Return exactly the lines from the "Table 2. Evidence of NF1 gene" line through the last line of the entries below. Include no pictures.
Content starts
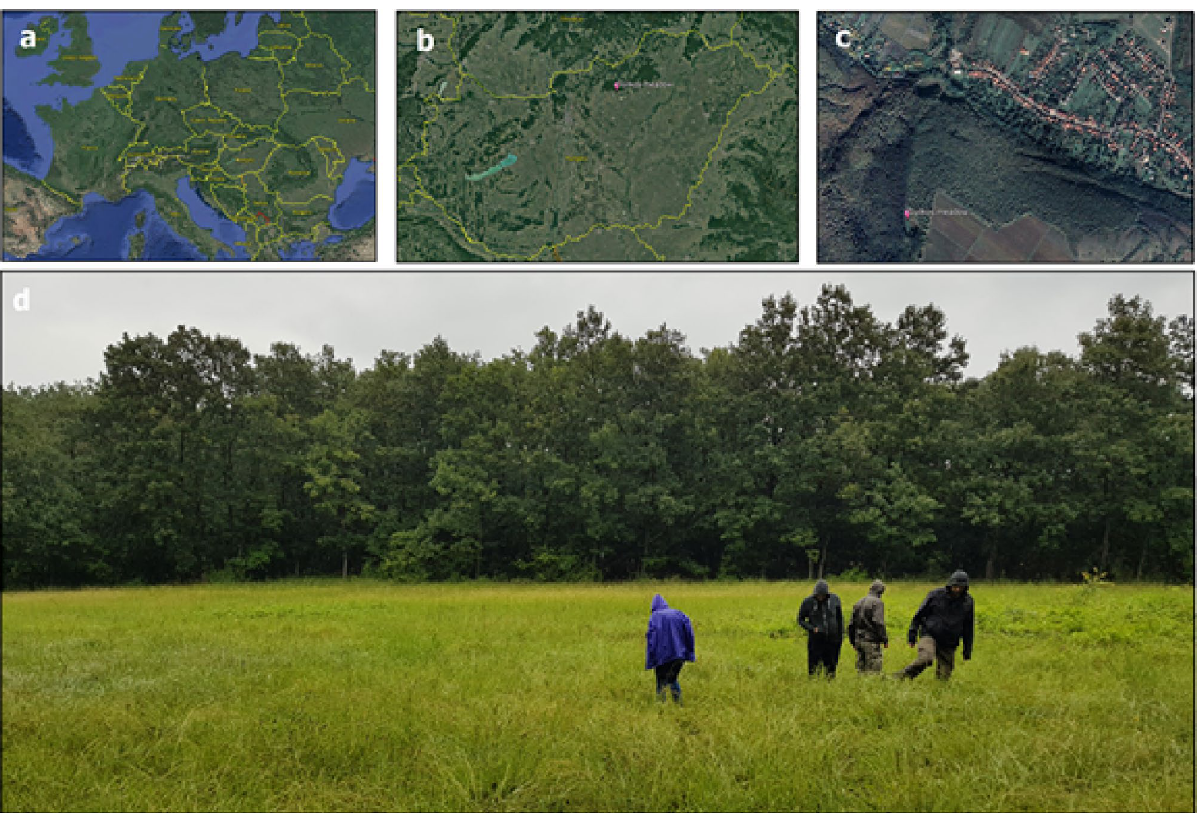
Figure 5. The field site where M. scabrinodis workers for our study were collected. Field site is located in Europe ( a ), Hungary ( b ) near Pálosvörösmart ( c ). Wet meadow (Gyilkos-rét) surrounded by deciduous forest ( d ) Figure is created by using Google Earth Pro ver. 7.3.3.7786 (https:// www. google. hu/ intl/ hu/ earth/ versi ons/# earth- pro) and Microsoft Paint ver. 2004 (https:// suppo rt. micro soft. com/ hu- hu/ windo ws/a- micro soft- paint- megny it%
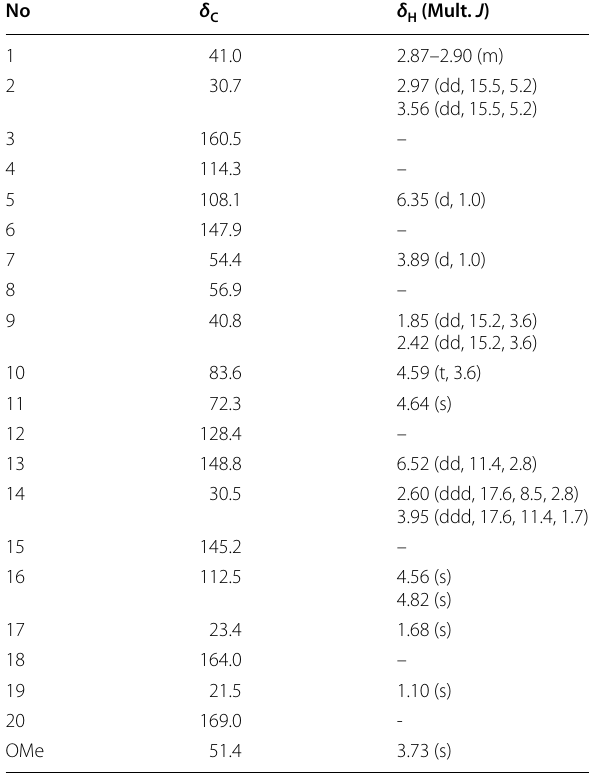
Table 1 13 C NMR (125 MHz) and 1 H NMR (500 MHz) spectroscopic data for compound 1 (δ in ppm and J in Hz) in CDCl 3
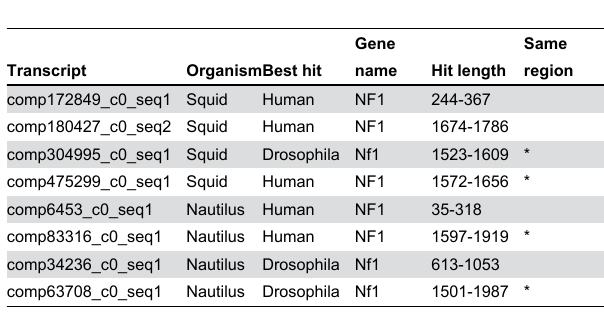
Table 2. Evidence of NF1 gene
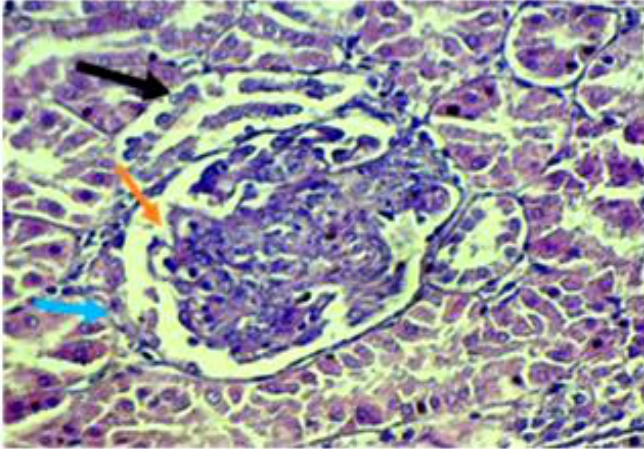
Figure 11. Histopathological section of kidney shows vacuolation in glomerular tuft ( ) and dilation in bowman's space as well as thickening of bowman's capsule ( ) with desquamation of tubular epithelia (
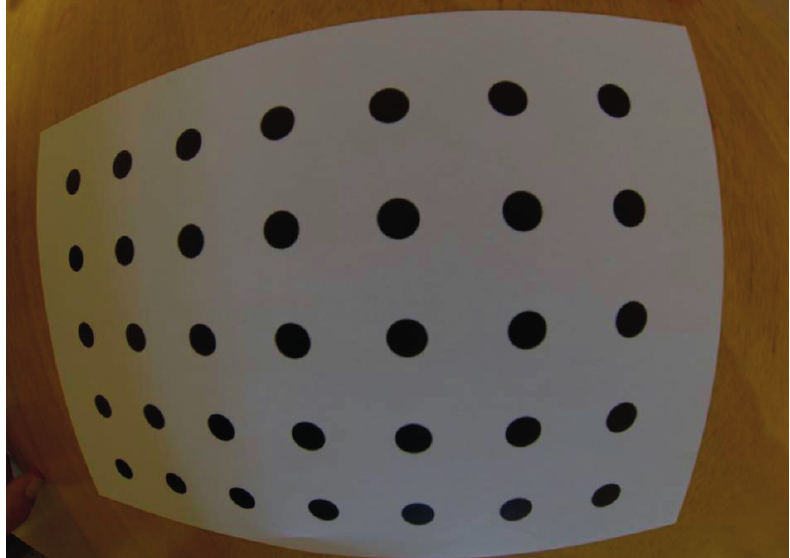
Figure 6. In case of wide angle lens cameras and when the inclination of the camera is big the circle’s diameter of the control points might be three times smaller at the edges of the calibration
Content ends
#### [TASK ANSWER]
Table 2. Evidence of NF1 gene
Figure 11. Histopathological section of kidney shows vacuolation in glomerular tuft ( ) and dilation in bowman's space as well as thickening of bowman's capsule ( ) with desquamation of tubular epithelia (
Figure 6. In case of wide angle lens cameras and when the inclination of the camera is big the circle’s diameter of the control points might be three times smaller at the edges of the calibration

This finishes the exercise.